Metabolism and Excretion
Of subcutaneously administered treprostinil, only 4% is excreted unchanged in urine. Treprostinil is substantially metabolized by the liver, primarily by CYP2C8. Metabolites are excreted in urine (79%) and feces (13%) over 10 days. Five apparently inactive metabolites were detected in the urine, each accounting for 10-15% of the dose administered. Four of the metabolites are products of oxidation of the 3-hydroxyloctyl side chain and one is a glucuroconjugated derivative (treprostinil glucuronide).
The elimination of treprostinil (following subcutaneous administration of treprostinil) is biphasic, with a terminal elimination half-life of approximately 4 hours using a two compartment model.
Special Populations
Hepatic Insufficiency
Plasma clearance of treprostinil, delivered subcutaneously, was reduced up to 80% in subjects presenting with mild-to-moderate hepatic insufficiency.
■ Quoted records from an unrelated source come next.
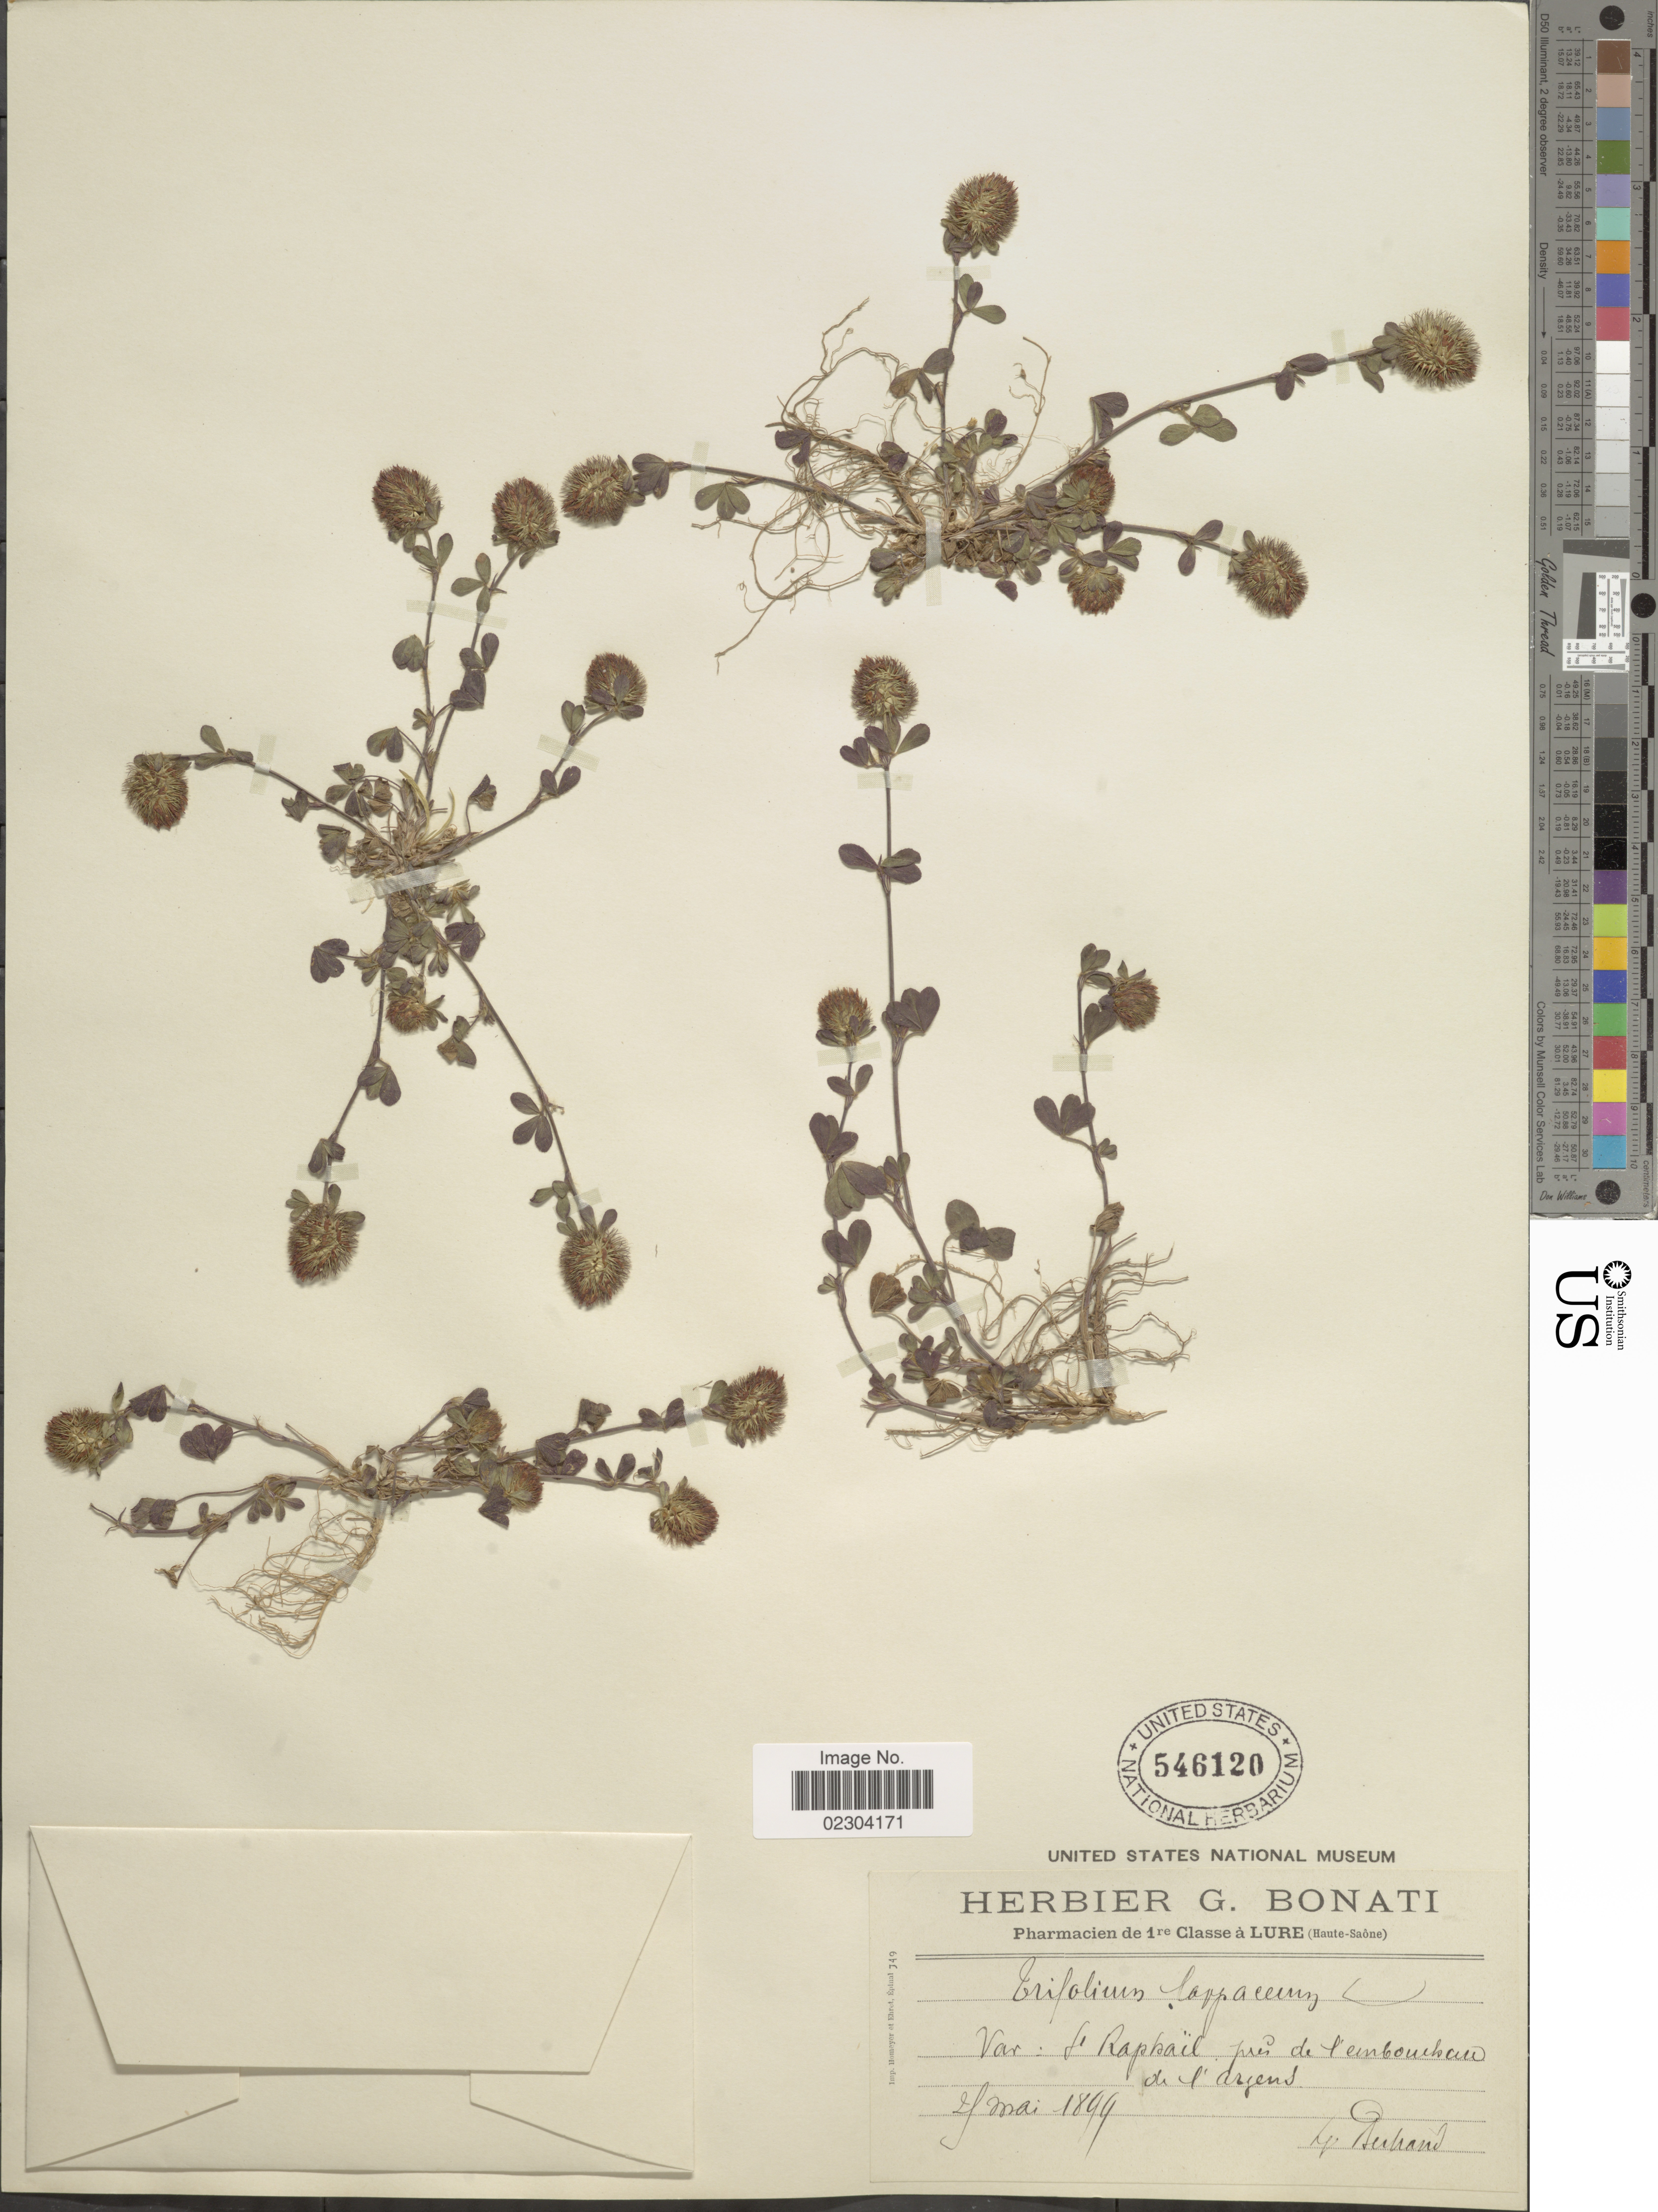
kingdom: Plantae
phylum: Tracheophyta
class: Magnoliopsida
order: Fabales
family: Fabaceae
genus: Trifolium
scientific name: Trifolium lappaceum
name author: L.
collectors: -. Bernard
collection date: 1899-05-29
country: France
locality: Var: f' Raphael pres de l' embouchau de l' argens [interpreted]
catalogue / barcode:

Treprostinil has not been studied in patients with severe hepatic insufficiency [see Dosage and Administration, Warnings and Precautions and Use in Specific Populations].
Renal Insufficiency
No studies have been performed in patients with renal insufficiency; therefore, since treprostinil and its metabolites are excreted mainly through the urinary route, there is the potential for an increase in both parent drug and its metabolites and an increase in systemic exposure [see Dosage and Administration, Warnings and Precautions and Use in Specific Populations].
NONCLINICAL TOXICOLOGY
Carcinogenesis, Mutagenesis, Impairment of Fertility
Long-term studies have not been performed to evaluate the carcinogenic potential of treprostinil. In vitro and in vivo genetic toxicology studies did not demonstrate any mutagenic or clastogenic effects of treprostinil. Treprostinil sodium did not affect fertility or mating performance of male or female rats given continuous subcutaneous (sc) infusions at rates of up to 450 ng treprostinil/kg/min [about 59 times the recommended starting human sc infusion rate (1.25 ng/kg/min) and 8 times the average rate (9.3 ng/kg/min) achieved in clinical trials, on a ng/m2 basis]. In this study, males were dosed from 10 weeks prior to mating and through the 2-week mating period. Females were dosed from 2 weeks prior to mating until gestational day 6.
Developmental Toxicity
In pregnant rats, continuous sc infusions of treprostinil sodium during organogenesis and late gestational development, at rates as high as 900 ng treprostinil/kg/min (about 117 times the recommended starting human sc infusion rate and about 16 times the average rate achieved in clinical trials, on a ng/m2 basis), resulted in no evidence of harm to the fetus. In pregnant rabbits, effects of continuous sc infusions of treprostinil during organogenesis were limited to an increased incidence of fetal skeletal variations (bilateral full rib or right rudimentary rib on lumbar vertebra 1) associated with maternal toxicity (reduction in body weight and food consumption) at an infusion rate of 150 ng treprostinil/kg/min (about 41 times the starting human sc infusion rate and 5 times the average rate achieved in clinical trials, on a ng/m2 basis).
Inhalational Toxicity
Rats and dogs that received daily administrations of treprostinil by inhalation for 3 months developed respiratory tract lesions (respiratory epithelial degeneration, goblet cell hyperplasia/hypertrophy, epithelial ulceration, squamous epithelial degeneration and necrosis, and lung hemorrhage). Some of the same lesions seen in animals sacrificed at the end of treatment (larynx, lung and nasal cavity lesions in rats, and lesions of the larynx in dogs) were also observed in animals sacrificed after a 4-week recovery period. Rats also developed cardiac changes (degeneration/fibrosis). A no-effect dose level for these effects was not demonstrated in rats (doses as low as 7 µg/kg/day were administered); whereas 107 µg/kg/day was a no-effect dose level in dogs.